Dr. Martin Radermacher
Award amount: $3,590 USD
This project will investigate how urban built environments contribute to dignified spaces. It will focus on migrant and minority religions in cities around the world and their aspirations for recognition and representation. I propose to use this funding to initiate a larger networked project in collaboration with colleagues from other disciplines, including architecture, theology, and urban design. It is one of the pressing social issues in the face of growing diversity to understand how urban spaces provide or lack dignity for religious migrant and minority groups. The research will adopt the assumptions that: dignity is among the constitutional values of contemporary societies, the design and experience of built environments is a crucial aspect for the spiritual identity and development of these communities, and diverse post-secular societies need to understand much better the relevance of dignified places for believers of various faiths.

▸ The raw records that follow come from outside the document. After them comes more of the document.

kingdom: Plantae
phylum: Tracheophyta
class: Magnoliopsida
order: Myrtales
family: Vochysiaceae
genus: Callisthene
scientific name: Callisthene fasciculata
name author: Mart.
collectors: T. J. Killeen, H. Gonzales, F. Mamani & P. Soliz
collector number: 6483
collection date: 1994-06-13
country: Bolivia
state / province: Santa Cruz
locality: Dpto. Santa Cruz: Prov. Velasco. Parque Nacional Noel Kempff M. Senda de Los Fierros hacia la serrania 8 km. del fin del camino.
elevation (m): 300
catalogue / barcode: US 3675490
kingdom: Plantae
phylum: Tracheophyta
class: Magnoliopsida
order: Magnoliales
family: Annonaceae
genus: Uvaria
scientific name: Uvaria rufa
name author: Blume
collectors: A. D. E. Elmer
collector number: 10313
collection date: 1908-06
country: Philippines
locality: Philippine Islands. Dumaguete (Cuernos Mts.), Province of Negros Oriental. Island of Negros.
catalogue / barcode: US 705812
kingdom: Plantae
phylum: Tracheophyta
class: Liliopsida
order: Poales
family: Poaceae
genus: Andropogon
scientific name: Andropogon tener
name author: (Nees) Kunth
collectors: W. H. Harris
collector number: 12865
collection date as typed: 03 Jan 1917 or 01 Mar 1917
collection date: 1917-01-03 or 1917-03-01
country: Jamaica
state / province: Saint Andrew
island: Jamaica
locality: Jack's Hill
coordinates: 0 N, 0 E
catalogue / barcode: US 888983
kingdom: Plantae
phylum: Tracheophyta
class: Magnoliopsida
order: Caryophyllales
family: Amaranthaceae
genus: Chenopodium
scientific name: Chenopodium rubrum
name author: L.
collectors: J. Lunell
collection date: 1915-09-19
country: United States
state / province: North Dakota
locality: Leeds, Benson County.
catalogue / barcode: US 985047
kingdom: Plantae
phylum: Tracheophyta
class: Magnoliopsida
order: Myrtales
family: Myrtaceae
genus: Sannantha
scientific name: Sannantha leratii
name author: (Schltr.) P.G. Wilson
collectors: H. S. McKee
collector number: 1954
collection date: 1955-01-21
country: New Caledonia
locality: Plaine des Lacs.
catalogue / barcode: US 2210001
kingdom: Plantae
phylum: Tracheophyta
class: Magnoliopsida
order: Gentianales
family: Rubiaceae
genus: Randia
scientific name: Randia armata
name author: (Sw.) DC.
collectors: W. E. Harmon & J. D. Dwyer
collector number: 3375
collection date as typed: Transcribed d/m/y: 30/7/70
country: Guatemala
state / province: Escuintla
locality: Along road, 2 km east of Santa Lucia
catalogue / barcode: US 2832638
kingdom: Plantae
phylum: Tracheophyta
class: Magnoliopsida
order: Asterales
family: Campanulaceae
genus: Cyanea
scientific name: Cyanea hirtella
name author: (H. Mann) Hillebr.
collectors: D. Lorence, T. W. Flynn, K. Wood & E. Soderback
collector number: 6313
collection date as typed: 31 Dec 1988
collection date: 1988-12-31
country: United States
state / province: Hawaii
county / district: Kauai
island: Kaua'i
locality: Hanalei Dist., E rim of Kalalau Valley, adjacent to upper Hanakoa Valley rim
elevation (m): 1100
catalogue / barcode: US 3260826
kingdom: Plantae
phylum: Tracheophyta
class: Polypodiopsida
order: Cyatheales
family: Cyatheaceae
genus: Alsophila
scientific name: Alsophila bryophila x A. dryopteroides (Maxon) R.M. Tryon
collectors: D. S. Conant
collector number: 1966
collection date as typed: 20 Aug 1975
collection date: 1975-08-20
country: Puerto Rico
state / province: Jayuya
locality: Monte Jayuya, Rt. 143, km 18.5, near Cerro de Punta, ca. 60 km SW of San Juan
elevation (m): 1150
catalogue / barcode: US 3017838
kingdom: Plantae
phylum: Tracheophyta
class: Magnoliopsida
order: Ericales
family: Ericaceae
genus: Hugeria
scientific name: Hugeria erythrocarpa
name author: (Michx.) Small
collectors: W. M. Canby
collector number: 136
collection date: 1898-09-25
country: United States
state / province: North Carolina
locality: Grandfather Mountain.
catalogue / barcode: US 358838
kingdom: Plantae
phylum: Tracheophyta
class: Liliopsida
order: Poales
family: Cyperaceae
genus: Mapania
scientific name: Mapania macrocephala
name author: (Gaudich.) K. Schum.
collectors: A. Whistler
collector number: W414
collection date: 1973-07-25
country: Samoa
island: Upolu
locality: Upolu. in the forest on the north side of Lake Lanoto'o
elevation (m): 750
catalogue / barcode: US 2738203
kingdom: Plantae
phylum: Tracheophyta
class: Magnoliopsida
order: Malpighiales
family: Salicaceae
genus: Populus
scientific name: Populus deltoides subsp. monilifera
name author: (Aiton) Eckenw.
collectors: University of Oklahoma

Victoria L V Schulz-Daubas
Award amount: $5,000 USD
The aim of this project is to examine the concept of the sublime in relation to architectural practice, with the objective to identify factors that play a role in a place being experienced as ‘sublime’ or ‘awe-inspiring,’ and ‘transcendental’. I also aim to establish how these factors can be translated into practice, and also made tangible to the point where they can be shared with other practitioners and a wider audience. I propose that the sublime, with its capacity to shift thinking and help us to see connections, may result in more joined-up thinking in order to coordinate better solutions to the pressing issues we are confronted with, and the fact that architecture and the society it derives from are two inseparable matters.